***** Data shown

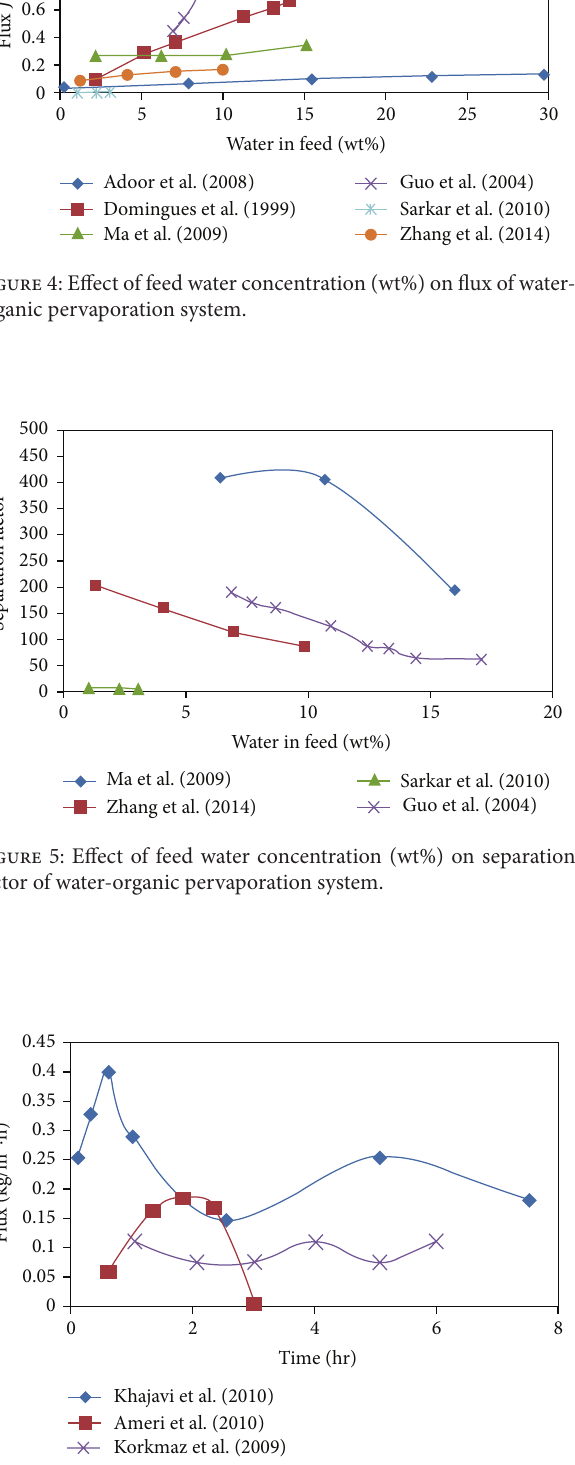
Figure 6: Obtained trend of flux with time for different pervapora- tion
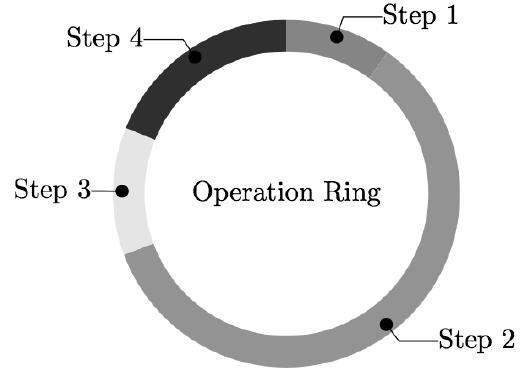
Figure 5. Ideal cycle of the E–W station-keeping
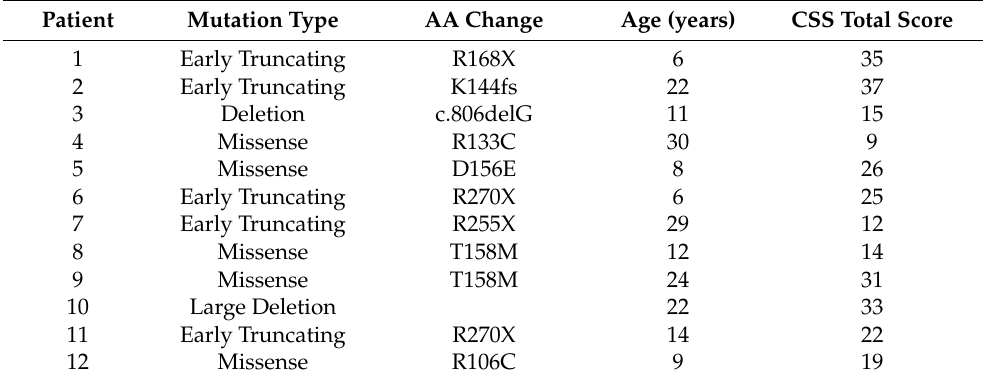
Table 1. Clinical characteristics of Rett syndrome (RTT) patients included in this study. AA = aminoacids; CSS = Clinical Severity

**********

About this task: The listing above, line by line: print it exactly, but not its pictures.

Exercise output:
Figure 6: Obtained trend of flux with time for different pervapora- tion
Figure 5. Ideal cycle of the E–W station-keeping
Table 1. Clinical characteristics of Rett syndrome (RTT) patients included in this study. AA = aminoacids; CSS = Clinical Severity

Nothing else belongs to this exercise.